CHAPTER THIRTY-ONE
The day is moving quicker than it should, partly because of the unfolding events, partly because of daylight savings, mostly because that’s what happens in a murder investigation when things start to fall in place. The day is still light, but with the sun heading toward the horizon a little quicker every day it’s only a matter of weeks until it’s dark by five o’clock. I’ve been given the use of an unmarked patrol car that doesn’t struggle to start and has a heater and window wipers that work.
While Schroder takes a team out to the slaughterhouse, I drive to Ariel Chancellor’s house and park out front. It’s taken me a little longer than I’d have hoped, the first of the boy-racers that Schroder warned us about are already warming up the streets for later on tonight. I don’t have Detective Kent with me because I don’t need help asking a bunch of questions, and I need to get through it quickly so I can see my wife. I have twenty minutes before my five o’clock appointment with Dr. Forster, and from here it’s a twenty-minute drive, longer if the boy-racers decide to circle the nursing home. I figure I can be ten minutes late, maybe even twenty. It’ll take Forster half an hour or so to look over my wife. So that gives me ten minutes to talk to Chancellor.
I knock but nobody answers. If I were still a private investigator, then right now I’d consider breaking in. I weigh that up against my responsibilities as a policeman, then I weigh those up against my responsibilities as a human being who’s trying to save the lives of three young girls and their father. All that weighing pulls me around the side of the house where my feet sink halfway into the boggy lawn. There are patches of mold growing around the edges of the back door. I use a lock-pick set that has come in handy over the years and will continue to do so in the future, even in my role as a policeman.
I call out a hello before making my way inside. The air temperature drops a few degrees. Any damper and I’d need swimming trunks. I step into the living room. To the right is a kitchen with rinsed dishes forming a pile next to the sink. There’s mouse shit along the floor near the oven, and beside a rubbish bin is a dead mouse broken in half in a spring trap. On the dining room table are a couple of fantasy paperbacks that possibly help Ariel escape her past and present. Next to them is a small plastic bag with half a dozen white tablets in it, all on display for somebody to steal—or in this case eat, because there are holes in the base of the first bag and some of the tablets are scratched up and there’s a dead mouse on the table that got high really quickly and OD’d before he could share the find with his friends.
I take a look at the photographs I saw here earlier today. The edges have curled over the years, the colors have faded from the memories. I pick up one that has Caleb Cole in it, along with Jessica and Ariel. It can’t have been taken long before James Whitby destroyed all their lives. Ariel looks happy. There is life in her eyes that has since been extinguished. Back then she was a ten-year-old girl who dreamed of ponies and rainbows and watched cartoons on TV. Back then she had a best friend and the world was bright and happy and she was a princess. Then a crazy man made that world dark.
Even at ten Ariel would have understood what happened. At eleven she would have understood it more. By high school it was probably ruining her life. The guilt, the shame, the knowledge she got away and her best friend didn’t. In this photo is a girl that never knew what lay ahead, would never need to know a world of drugs and prostitution, would never need to live in a run-down home with mouse shit on the floor and holes in the ceiling. James Whitby may not have killed her, but he took away her life.
I move through to the bedroom. My cell phone rings. It’s Schroder.
“Got an update for you,” he says.
“You’re at the slaughterhouse?”
“About five minutes away. You spoke to Ariel?”
“Just pulling onto her street now. So what’s the news?”

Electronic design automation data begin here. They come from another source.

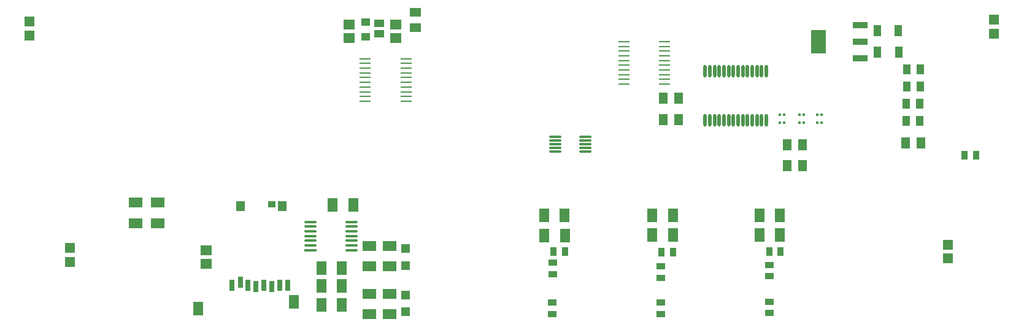
<source format=gbr>
%FSTAX23Y23*%
%MOIN*%
%SFA1B1*%

%IPPOS*%
%AMD83*
4,1,8,0.025100,0.007500,-0.025100,0.007500,-0.032600,0.000000,-0.032600,0.000000,-0.025100,-0.007500,0.025100,-0.007500,0.032600,0.000000,0.032600,0.000000,0.025100,0.007500,0.0*
1,1,0.014992,0.025100,0.000000*
1,1,0.014992,-0.025100,0.000000*
1,1,0.014992,-0.025100,0.000000*
1,1,0.014992,0.025100,0.000000*
%
%ADD28R,0.075197X0.053937*%
G04~CAMADD=83~8~0.0~0.0~651.7~149.9~75.0~0.0~15~0.0~0.0~0.0~0.0~0~0.0~0.0~0.0~0.0~0~0.0~0.0~0.0~0.0~651.7~149.9*
%ADD83D83*%
%ADD84R,0.065173X0.014992*%
%ADD85R,0.031496X0.059055*%
%ADD86R,0.051181X0.055118*%
%ADD87R,0.039370X0.037401*%
%ADD88R,0.055118X0.074803*%
%ADD89R,0.047500X0.059378*%
%ADD90O,0.066929X0.011811*%
%ADD91R,0.059055X0.055118*%
%ADD92R,0.037594X0.049689*%
%ADD94R,0.045275X0.045275*%
%ADD95R,0.039626X0.055441*%
%ADD96R,0.014961X0.015748*%
%ADD97R,0.057563X0.053342*%
%ADD98R,0.053150X0.043307*%
%ADD99R,0.053937X0.075197*%
%ADD100R,0.041339X0.062992*%
%ADD101R,0.084645X0.037401*%
%ADD102O,0.017716X0.070866*%
%ADD103R,0.049689X0.037594*%
%ADD104R,0.084645X0.127952*%
%ADD105R,0.059378X0.047500*%
%ADD106R,0.049212X0.039370*%
%ADD117R,0.061024X0.009843*%
%LNbrushed_pcb_paste_bot-1*%
%LPD*%
G54D28*
X-00667Y-00953D03*
Y-01065D03*
X-00776Y-00953D03*
Y-01065D03*
X-00667Y-00693D03*
Y-00805D03*
X-00776Y-00693D03*
Y-00805D03*
X-01927Y-0057D03*
Y-00458D03*
X-02047Y-00571D03*
Y-00459D03*
G54D83*
X-00874Y-00716D03*
Y-00691D03*
Y-00665D03*
Y-0064D03*
Y-00614D03*
Y-00588D03*
Y-00563D03*
X-01097D03*
Y-00588D03*
Y-00614D03*
Y-0064D03*
Y-00665D03*
Y-00691D03*
G54D84*
X-01097Y-00716D03*
G54D85*
X-0122Y-00906D03*
X-01263D03*
X-01306Y-00914D03*
X-0135Y-00906D03*
X-01393Y-00914D03*
X-01436Y-00906D03*
X-01479Y-0089D03*
X-01523Y-00906D03*
G54D86*
X-01251Y-00478D03*
X-01476D03*
G54D87*
X-01306Y-00469D03*
G54D88*
X-01188Y-00996D03*
X-01706Y-01035D03*
G54D89*
X0222Y-00134D03*
X02137D03*
X00903Y-00006D03*
X0082D03*
X00903Y0011D03*
X0082D03*
X01494Y-00259D03*
X01576D03*
X01494Y-00145D03*
X01576D03*
G54D90*
X00395Y-00181D03*
Y-00161D03*
X00234Y-00181D03*
Y-00161D03*
Y-00141D03*
Y-00122D03*
Y-00102D03*
X00395Y-00141D03*
Y-00122D03*
Y-00102D03*
G54D91*
X-01663Y-00791D03*
Y-00716D03*
X-00633Y00509D03*
Y00435D03*
X-00887Y00509D03*
Y00435D03*
G54D92*
X02457Y-002D03*
X02518D03*
X0081Y-00729D03*
X00871D03*
X00224Y-00725D03*
X00285D03*
X01395D03*
X01456D03*
G54D94*
X-00581Y-00708D03*
Y-008D03*
Y-01052D03*
Y-0096D03*
G54D95*
X02141Y00266D03*
X02216D03*
X02141Y00172D03*
X02216D03*
X02139Y00079D03*
X02214D03*
X02139Y-00013D03*
X02214D03*
G54D96*
X01476Y-00024D03*
X01454D03*
X01581D03*
X01559D03*
Y00018D03*
X01581D03*
X01679Y-00024D03*
X01657D03*
Y00018D03*
X01679D03*
X01454Y00019D03*
X01476D03*
G54D97*
X02617Y00459D03*
Y00536D03*
X-02404Y-00703D03*
Y-0078D03*
X-02623Y00448D03*
Y00525D03*
X02366Y-00762D03*
Y-00686D03*
G54D98*
X-00724Y0046D03*
Y00515D03*
G54D99*
X-01038Y-00813D03*
X-00926D03*
X-01038Y-00911D03*
X-00926D03*
Y-01014D03*
X-01038D03*
X-00977Y-00472D03*
X-00865D03*
X01341Y-00635D03*
X00173Y-00636D03*
X0076Y-00635D03*
Y-00528D03*
X00872D03*
X00172D03*
X00284D03*
X01341D03*
X01453D03*
X00872Y-00635D03*
X00285Y-00636D03*
X01453Y-00635D03*
G54D100*
X01982Y00359D03*
X02098D03*
X02097Y00476D03*
X01981D03*
G54D101*
X01889Y00326D03*
Y00507D03*
Y00417D03*
G54D102*
X01252Y00257D03*
X01303Y-0001D03*
X01047Y00257D03*
X01073D03*
X01098D03*
X01124D03*
X01149D03*
X01175D03*
X012D03*
X01226D03*
X01277D03*
X01303D03*
X01328D03*
X01354D03*
X0138D03*
X01047Y-0001D03*
X01073D03*
X01098D03*
X01124D03*
X01149D03*
X01175D03*
X012D03*
X01226D03*
X01252D03*
X01277D03*
X01328D03*
X01354D03*
X0138D03*
G54D103*
X00218Y-00785D03*
Y-00846D03*
X00216Y-01063D03*
Y-01002D03*
X00805D03*
Y-01063D03*
Y-00805D03*
Y-00866D03*
X01395Y-00857D03*
Y-00796D03*
Y-01057D03*
Y-00996D03*
G54D104*
X01661Y00417D03*
G54D105*
X-00527Y00576D03*
Y00493D03*
G54D106*
X-00799Y00442D03*
Y00521D03*
G54D117*
X00605Y00186D03*
Y00211D03*
Y00237D03*
Y00262D03*
Y00288D03*
Y00314D03*
Y00339D03*
Y00365D03*
Y0039D03*
Y00416D03*
X00825Y00186D03*
X00825Y00211D03*
Y00237D03*
X00825Y00262D03*
Y00288D03*
X00825Y00314D03*
Y00339D03*
X00825Y00365D03*
Y0039D03*
X00825Y00416D03*
X-008Y00093D03*
Y00119D03*
Y00144D03*
Y0017D03*
Y00195D03*
Y00221D03*
Y00247D03*
Y00272D03*
Y00298D03*
Y00323D03*
X-00579Y00093D03*
Y00119D03*
Y00144D03*
Y0017D03*
Y00195D03*
Y00221D03*
Y00247D03*
Y00272D03*
Y00298D03*
Y00323D03*
M02*
</source>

“It’s pretty moot now,” he says, “but fingerprints found under the hood came back as a match to Caleb Cole. And the court records have arrived. Want to have a guess at who was the jury foreman?”
“Albert McFarlane?”
“Try again.”
“Herbert Poole.”
“Bingo. Victoria Brown said Whitby had the mental age of a ten-year-old and wasn’t responsible for himself. Dr. Stanton was a critical piece of her defense. And, get this, she also had some character witnesses.”
“McFarlane?”
“Exactly. He used to be Whitby’s teacher. He spoke about how much Whitby had changed since the attack that hospitalized him. He told the jury that Whitby was basically a good kid, and everything he did was a result of the abuse.”
“Brad Hayward?”
“No mention of him. Has to be what you said earlier—he was just a random guy Ariel Chancellor worked last night, which must have upset Cole. Listen, we’ve got people sitting on the other jury members making sure they’re safe, along with everybody else listed in the case. We got Cole’s mug shot out to the media—everybody by the end of the day is going to know who Caleb Cole is. We’ll find him soon. Look, I gotta go—we’re pulling up at the slaughterhouse.”
“Good luck,” I tell him, and he hangs up.
I tuck the phone into my pocket and Schroder is right about finding Caleb Cole soon, because when I turn around he’s standing right in front of me. Before I can react, he swings a fist and punches me in the face.